Além disso, Magalhães informa que ferramentas de IA também têm auxiliado a administração da IASD a analisar dados, organizar cadastros dos mais de 2,5 milhões de membros na América do Sul e apresentar indicadores de crescimento das congregações.

Dessa forma, os sistemas mostram quais regiões têm maior necessidade de evangelismo, prevêm tendências de adesão ou evasão de membros e otimizam a distribuição de recursos financeiros conforme demandas locais. Afinal, “a análise preditiva permite decisões mais assertivas”.

Uso da IA pelas igrejas rompe barreiras linguísticas e culturais, mas requer cautela

De acordo com o doutor Erick Giovani Sperandio, professor associado e pesquisador de IA na Universidade de Surrey, na Inglaterra, a inteligência artificial realmente oferece diversos caminhos para evangelização, inclusive em áreas isoladas por barreiras linguísticas ou culturais.

Entre as possibilidades está, por exemplo, o compartilhamento de sermões e testemunhos em vários idiomas com tradução e dublagem automáticas, em tempo real. “Em regiões onde a presença física de igrejas é limitada ou onde a evangelização enfrenta restrições, o alcance digital impulsionado por IA oferece meios sem precedentes para compartilhar o evangelho”, garante o professor.

No entanto, ele afirma que é preciso cuidado com as novas ferramentas, já que, “teologicamente, a IA carece de discernimento espiritual e pode interpretar erroneamente textos sagrados” e contradizer princípios religiosos.

Outro ponto, segundo o especialista, é que muitas igrejas carecem de recursos e experiência para implementar sistemas de inteligência artificial com eficácia e autonomia teológica, gerando perigo de “alucinação”, em que o programa pode produzir conteúdo que parece real, mas que, na verdade, é “inventado” pela IA, com fontes falsas ou imprecisas.

“E a privacidade e segurança dos dados também devem ser priorizadas por meio de medidas de segurança cibernética e políticas de dados éticas e transparentes de acordo com a legislação”, completa o professor.

No caso da Igreja Adventista do 7º Dia na América do Sul, a administração informa que as ferramentas de IA oficiais foram desenvolvidas por ampla equipe de especialistas, com infraestrutura de servidores e dados, e seguindo diretrizes éticas.

A Assembleia de Deus em São José dos Campos também informa que sua assistente virtual possui inúmeros materiais teológicos alinhados com a doutrina e que algumas interações são monitoradas para garantir a qualidade e precisão nas respostas. Além disso, pontua que a privacidade e segurança dos dados dos usuários é garantida por meio de uma ferramenta de “assegura total proteção”.

“A IA não substitui o ser humano, e muito menos a ação do Espírito Santo”

Outra questão apontada por Sperandiao é que, apesar dos cuidados em relação ao perigo de “alucinação”, questões éticas e de privacidade, ainda há risco de “desumanizar o processo de evangelização”, já que comunidades religiosas são construídas com base em relacionamentos humanos e na comunhão entre fiéis.

“A IA não substitui o ser humano e muito menos a ação do Espírito Santo no processo de pregação”, diz, ao citar que o evangelismo por robôs pode interferir no senso de comunidade cristã e na importância do cuidado pastoral.

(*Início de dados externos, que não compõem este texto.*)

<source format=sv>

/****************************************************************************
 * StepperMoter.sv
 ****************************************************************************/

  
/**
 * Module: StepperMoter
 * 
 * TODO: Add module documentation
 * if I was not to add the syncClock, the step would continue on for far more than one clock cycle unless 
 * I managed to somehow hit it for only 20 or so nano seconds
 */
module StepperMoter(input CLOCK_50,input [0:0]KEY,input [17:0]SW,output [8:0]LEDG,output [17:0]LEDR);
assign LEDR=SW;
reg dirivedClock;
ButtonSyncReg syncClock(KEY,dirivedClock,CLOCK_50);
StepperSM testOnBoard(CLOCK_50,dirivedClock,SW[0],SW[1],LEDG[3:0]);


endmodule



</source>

Pensando nisso, a assistente virtual da Assembléia de Deus de São José dos Campos direciona parte das mensagens dos usuários aos pastores da igreja, enquanto a IASD envia os nomes dos alunos da Esperança para congregações locais a fim de que os interessados possam receber a visita de membros ou pastores.

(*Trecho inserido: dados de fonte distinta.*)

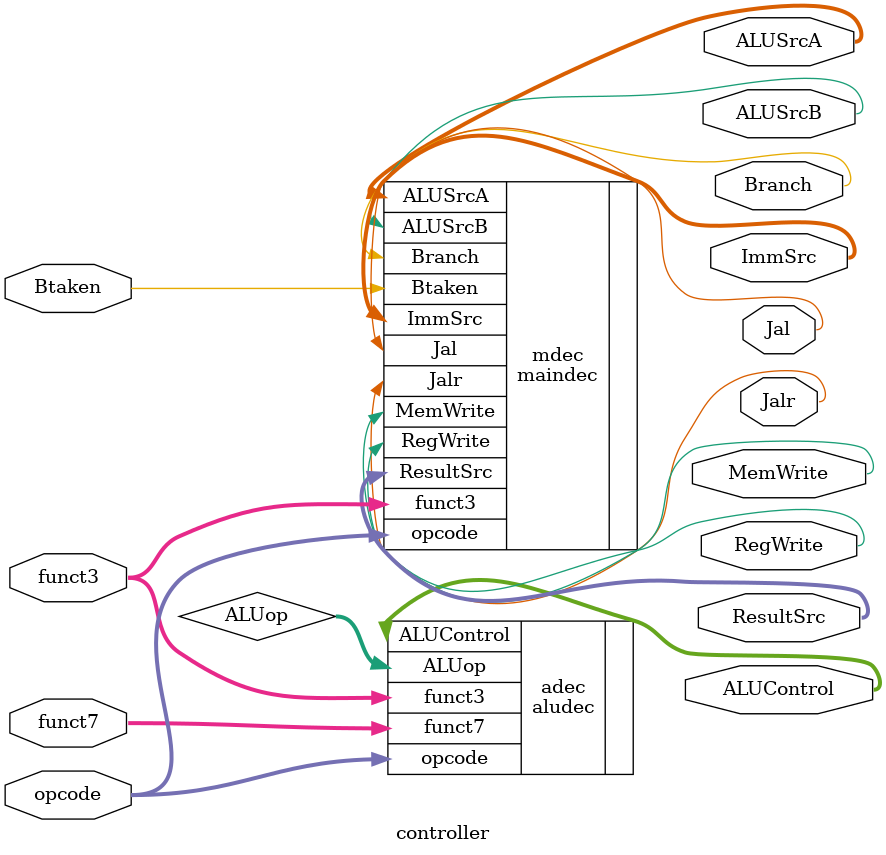
<source format=sv>
/*module controller(
    
    opcode,
    funct3,
    funct7,
    PCSrc,
    ResultSrc,
    MemWrite,
    ALUSrcA,
    ALUSrcB,
    ImmSrc,
    Branch,
    Btaken,
    RegWrite,
    ALUControl,
    Jump
);
    // input
    
    input Btaken;
    input [6:0] opcode;
    input [2:0] funct3;
    input funct7;
    // output
    output [1:0] PCSrc;
    output MemWrite, ALUSrcB, RegWrite, Jump, Branch;
    output [1:0] ResultSrc, ALUSrcA;
    output [2:0] ImmSrc;
    output [4:0] ALUControl;

    wire [1:0] ALUop;

    // maindec 인스턴스
    maindec mdec(
        
        .funct3(funct3),
        .opcode(opcode),
        .PCSrc(PCSrc),
        .Btaken(Btaken),
        .Branch(Branch),
        .ResultSrc(ResultSrc),
        .MemWrite(MemWrite),
        .ALUSrcA(ALUSrcA),
        .ALUSrcB(ALUSrcB),
        .ImmSrc(ImmSrc),
        .RegWrite(RegWrite),
        .Jump(Jump),
        .ALUop(ALUop)
    );
    
    // aludec 인스턴스
    aludec adec(
        .opcode(opcode),
        .funct3(funct3),
        .funct7(funct7),
        .ALUop(ALUop),
        .ALUControl(ALUControl)
    );

endmodule*/
module controller(
    input [6:0] opcode,          // 명령어의 opcode 필드
    input [2:0] funct3,          // 명령어의 funct3 필드
    input [6:0] funct7,                // 명령어의 funct7 필드
    input Btaken,                // 브랜치 성공 여부
    output MemWrite,             // 메모리 쓰기 신호
    output ALUSrcB,              // ALU B 입력 제어
    output RegWrite,             // 레지스터 쓰기 신호
    output Branch,               // 브랜치 신호
    output Jal,                  // JAL 명령어 신호
    output Jalr,                 // JALR 명령어 신호
    output [1:0] ResultSrc,      // 결과 소스 제어
    output [1:0] ALUSrcA,        // ALU A 입력 제어
    output [2:0] ImmSrc,         // Immediate 소스 제어
    output [4:0] ALUControl      // ALU 제어 신호
);

    wire [1:0] ALUop;            // ALU Operation 신호 (maindec에서 제공)

    // maindec 인스턴스
    maindec mdec(
        .opcode(opcode),         // Opcode 입력
        .funct3(funct3),         // Funct3 입력
        .Btaken(Btaken),         // 브랜치 성공 여부
        .Branch(Branch),         // 브랜치 신호 출력
        .Jal(Jal),               // JAL 신호 출력
        .Jalr(Jalr),             // JALR 신호 출력
        .ResultSrc(ResultSrc),   // 결과 소스 제어 신호 출력
        .MemWrite(MemWrite),     // 메모리 쓰기 신호 출력
        .ALUSrcA(ALUSrcA),       // ALU A 입력 제어 신호 출력
        .ALUSrcB(ALUSrcB),       // ALU B 입력 제어 신호 출력
        .ImmSrc(ImmSrc),         // Immediate 소스 제어 신호 출력
        .RegWrite(RegWrite)      // 레지스터 쓰기 신호 출력
    );
    
    // aludec 인스턴스
    aludec adec(
        .opcode(opcode),         // Opcode 입력
        .funct3(funct3),         // Funct3 입력
        .funct7(funct7),         // Funct7 입력
        .ALUop(ALUop),           // ALU Operation 신호 입력
        .ALUControl(ALUControl)  // ALU 제어 신호 출력
    );

endmodule


</source>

“Foi o que aconteceu com a gente”, conta Maria Jeane dos Santos Silva, esposa do construtor Roberto, citado no início desta reportagem. Depois que ela e seu esposo estudaram a Bíblia com a IA, o casal recebeu acompanhamento de um instrutor bíblico, em casa, e começou a frequentar a Igreja Adventista, presencialmente.

“Está sendo uma experiência maravilhosa”, afirma Maria Jeane, agradecendo ao “robozinho” pela oportunidade. Afinal, “foi o robô que nos incentivou a estudar a Bíblia”.